Oito em cada 10 mortos em ações policiais são negros, mostra relatório

No ano passado, número de óbitos aumentou 6,4% na comparação com 2024

Foto: jw.org

Nove estados brasileiros registraram 4.330 mortes em decorrência de ações policiais em 2025, alta de 6,4% em relação ao ano anterior. Desse total, 3.104 vítimas (86,3%) eram negras (pretas ou pardas) e 2.804 (64,8%) tinham até 29 anos. Entre elas, 310 eram crianças e adolescentes.

Os dados constam da 7ª edição do relatório Pele Alvo – entre Racismo e Letalidade, o Amanhã, divulgado nesta quarta-feira (1º) pela Rede de Observatórios, do Centro de Estudos de Segurança e Cidadania (CESeC). O levantamento reúne informações das secretarias de Segurança do Amazonas, Bahia, Ceará, Maranhão, Pará, Pernambuco, Piauí, Rio de Janeiro e São Paulo.

Segundo o estudo, pessoas negras têm, em média, quatro vezes mais chances de morrer em ações policiais do que brancos. Em Pernambuco, esse risco é 11 vezes maior; no Rio de Janeiro, seis vezes maior.

Os pesquisadores afirmam que, apesar das mudanças na dinâmica da violência, o perfil das vítimas permanece o mesmo: homens, jovens e negros. “A centralidade do racismo […] segue a sua marcha silenciosa e constante, determinando quem são aqueles que podem e devem ser alvos do aparato estatal.”

Destaques por estado

O relatório aponta que Ceará (200 mortes), Maranhão (142), Pará (632) e São Paulo (834) registraram, em 2025, o maior número de mortes por intervenção policial desde o início da série histórica, em 2019.

O Maranhão teve o maior crescimento no período, com alta de 86,8% em relação a 2024. Segundo o estudo, o avanço de facções criminosas e disputas por rotas de tráfico ajudam a explicar o aumento.

Na Bahia, a letalidade policial caiu de 1.702 mortes em 2023 para 1.570 em 2024, mas o relatório destaca que, em 2025, apenas 19 dos 365 dias do ano não registraram mortes decorrentes de ações policiais.

Pernambuco registrou alta de 30,8%, enquanto Pará e São Paulo tiveram aumentos de 12,3% e 2,3%, respectivamente. O Rio de Janeiro apresentou crescimento de 13,8%, cenário que o estudo relaciona, entre outros fatores, à Operação Contenção, nos complexos da Penha e do Alemão. Já o Piauí foi o único estado com redução, de 16,7%, resultado que os pesquisadores atribuem à atuação de órgãos de controle, movimentos sociais, universidades e do Ministério Público.

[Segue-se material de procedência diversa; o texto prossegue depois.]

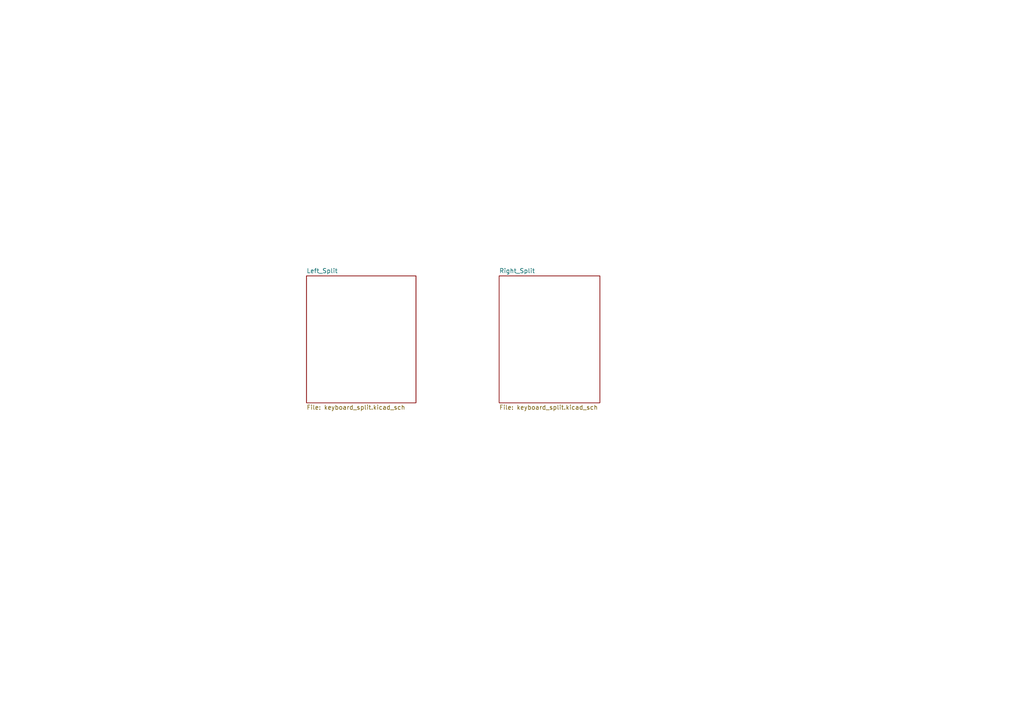
<source format=kicad_sch>
(kicad_sch
	(version 20250114)
	(generator "eeschema")
	(generator_version "9.0")
	(uuid "5002d705-2405-443c-97ea-61e8626c5e52")
	(paper "A4")
	(title_block
		(title "NeoSofle")
		(date "2025-08-31")
		(rev "0.2")
	)
	(lib_symbols)
	(sheet
		(at 144.78 80.01)
		(size 29.21 36.83)
		(exclude_from_sim no)
		(in_bom yes)
		(on_board yes)
		(dnp no)
		(fields_autoplaced yes)
		(stroke
			(width 0.1524)
			(type solid)
		)
		(fill
			(color 0 0 0 0.0000)
		)
		(uuid "5feb31d7-1e81-41e4-8971-6c378ecbda6f")
		(property "Sheetname" "Right_Split"
			(at 144.78 79.2984 0)
			(effects
				(font
					(size 1.27 1.27)
				)
				(justify left bottom)
			)
		)
		(property "Sheetfile" "keyboard_split.kicad_sch"
			(at 144.78 117.4246 0)
			(effects
				(font
					(size 1.27 1.27)
				)
				(justify left top)
			)
		)
		(instances
			(project "NeoSofle"
				(path "/5002d705-2405-443c-97ea-61e8626c5e52"
					(page "2")
				)
			)
		)
	)
	(sheet
		(at 88.9 80.01)
		(size 31.75 36.83)
		(exclude_from_sim no)
		(in_bom yes)
		(on_board yes)
		(dnp no)
		(fields_autoplaced yes)
		(stroke
			(width 0.1524)
			(type solid)
		)
		(fill
			(color 0 0 0 0.0000)
		)
		(uuid "cc7c56fa-e89c-4a60-b30f-f599b5dd39bc")
		(property "Sheetname" "Left_Split"
			(at 88.9 79.2984 0)
			(effects
				(font
					(size 1.27 1.27)
				)
				(justify left bottom)
			)
		)
		(property "Sheetfile" "keyboard_split.kicad_sch"
			(at 88.9 117.4246 0)
			(effects
				(font
					(size 1.27 1.27)
				)
				(justify left top)
			)
		)
		(instances
			(project "NeoSofle"
				(path "/5002d705-2405-443c-97ea-61e8626c5e52"
					(page "3")
				)
			)
		)
	)
	(sheet_instances
		(path "/"
			(page "1")
		)
	)
	(embedded_fonts no)
)

</source>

Outro ponto destacado é a deficiência no registro da raça ou cor das vítimas em estados como Maranhão e Ceará, embora ambos tenham reduzido o número de casos sem identificação étnico-racial.

Resposta dos governos

A Secretaria de Defesa Social de Pernambuco afirmou que as ações policiais seguem critérios técnicos e legais, negou que características como cor da pele sejam consideradas nas operações e informou que todas as ocorrências com mortes são apuradas pela Corregedoria.

Já o governo do Rio de Janeiro destacou que as mortes por intervenção policial caíram 12% entre janeiro e maio de 2026, na comparação com o mesmo período do ano anterior, segundo dados do Instituto de Segurança Pública (ISP), e atribuiu os confrontos à resistência de grupos criminosos.

Os demais estados citados no relatório não responderam aos pedidos de posicionamento até a publicação da reportagem.